◆ **Work request**: A single number is required: how many lines in the records below contain "tokens".
[Data to process Boundary: Start]
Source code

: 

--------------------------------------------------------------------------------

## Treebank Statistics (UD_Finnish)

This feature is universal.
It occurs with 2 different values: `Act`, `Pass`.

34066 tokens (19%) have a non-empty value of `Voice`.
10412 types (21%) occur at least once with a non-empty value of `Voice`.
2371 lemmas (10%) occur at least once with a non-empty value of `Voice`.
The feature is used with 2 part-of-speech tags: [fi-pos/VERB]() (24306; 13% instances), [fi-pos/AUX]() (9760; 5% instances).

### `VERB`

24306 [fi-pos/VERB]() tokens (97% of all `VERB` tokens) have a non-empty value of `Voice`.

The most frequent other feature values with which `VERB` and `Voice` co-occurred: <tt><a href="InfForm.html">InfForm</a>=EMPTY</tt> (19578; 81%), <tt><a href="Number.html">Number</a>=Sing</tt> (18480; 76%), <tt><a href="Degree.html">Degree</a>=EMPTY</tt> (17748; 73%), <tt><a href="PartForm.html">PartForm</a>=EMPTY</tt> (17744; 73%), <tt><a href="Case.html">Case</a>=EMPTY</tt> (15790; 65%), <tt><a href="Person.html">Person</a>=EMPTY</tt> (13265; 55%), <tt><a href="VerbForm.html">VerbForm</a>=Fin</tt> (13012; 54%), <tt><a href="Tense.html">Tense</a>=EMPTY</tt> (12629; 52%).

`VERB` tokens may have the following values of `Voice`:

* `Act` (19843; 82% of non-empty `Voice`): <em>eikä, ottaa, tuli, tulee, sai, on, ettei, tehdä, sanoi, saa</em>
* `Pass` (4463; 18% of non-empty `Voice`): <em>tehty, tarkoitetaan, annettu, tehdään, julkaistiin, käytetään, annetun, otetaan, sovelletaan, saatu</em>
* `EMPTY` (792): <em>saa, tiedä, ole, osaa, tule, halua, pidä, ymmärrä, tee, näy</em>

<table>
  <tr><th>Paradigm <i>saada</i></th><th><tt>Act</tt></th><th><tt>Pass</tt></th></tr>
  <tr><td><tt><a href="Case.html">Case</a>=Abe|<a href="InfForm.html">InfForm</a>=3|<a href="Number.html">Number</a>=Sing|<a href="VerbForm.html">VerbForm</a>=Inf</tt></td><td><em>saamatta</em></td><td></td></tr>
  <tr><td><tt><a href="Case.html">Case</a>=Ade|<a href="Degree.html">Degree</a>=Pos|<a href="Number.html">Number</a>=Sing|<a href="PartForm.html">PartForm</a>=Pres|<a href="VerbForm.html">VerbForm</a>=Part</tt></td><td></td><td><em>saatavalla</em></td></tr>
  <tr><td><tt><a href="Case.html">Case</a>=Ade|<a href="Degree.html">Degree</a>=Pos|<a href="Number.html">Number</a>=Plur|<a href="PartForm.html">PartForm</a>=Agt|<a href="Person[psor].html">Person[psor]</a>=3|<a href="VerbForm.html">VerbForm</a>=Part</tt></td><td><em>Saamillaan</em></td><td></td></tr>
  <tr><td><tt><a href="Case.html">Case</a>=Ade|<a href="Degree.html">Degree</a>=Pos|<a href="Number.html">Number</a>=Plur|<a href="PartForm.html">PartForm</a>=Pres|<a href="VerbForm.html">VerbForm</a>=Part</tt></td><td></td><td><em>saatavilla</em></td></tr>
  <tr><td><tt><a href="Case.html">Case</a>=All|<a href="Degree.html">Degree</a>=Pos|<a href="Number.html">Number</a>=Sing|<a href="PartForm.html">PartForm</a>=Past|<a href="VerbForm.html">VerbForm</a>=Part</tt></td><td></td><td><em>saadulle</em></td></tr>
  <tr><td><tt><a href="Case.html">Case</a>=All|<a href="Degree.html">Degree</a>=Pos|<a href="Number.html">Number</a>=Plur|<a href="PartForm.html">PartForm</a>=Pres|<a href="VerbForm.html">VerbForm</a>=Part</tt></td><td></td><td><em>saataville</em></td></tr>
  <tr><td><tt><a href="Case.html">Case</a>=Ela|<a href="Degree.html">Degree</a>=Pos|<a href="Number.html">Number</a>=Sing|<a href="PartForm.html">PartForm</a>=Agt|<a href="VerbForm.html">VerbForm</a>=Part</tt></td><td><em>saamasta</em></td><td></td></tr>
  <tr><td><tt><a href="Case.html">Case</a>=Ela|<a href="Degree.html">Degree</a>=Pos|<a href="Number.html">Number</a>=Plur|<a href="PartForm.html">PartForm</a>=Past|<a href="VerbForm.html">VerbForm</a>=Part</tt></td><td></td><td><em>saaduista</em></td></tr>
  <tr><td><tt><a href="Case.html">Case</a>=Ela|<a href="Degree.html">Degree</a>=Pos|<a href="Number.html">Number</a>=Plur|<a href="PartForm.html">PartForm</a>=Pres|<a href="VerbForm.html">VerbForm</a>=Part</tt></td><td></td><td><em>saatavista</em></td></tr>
[Data to process Boundary: End]
◆ **Task response**: 3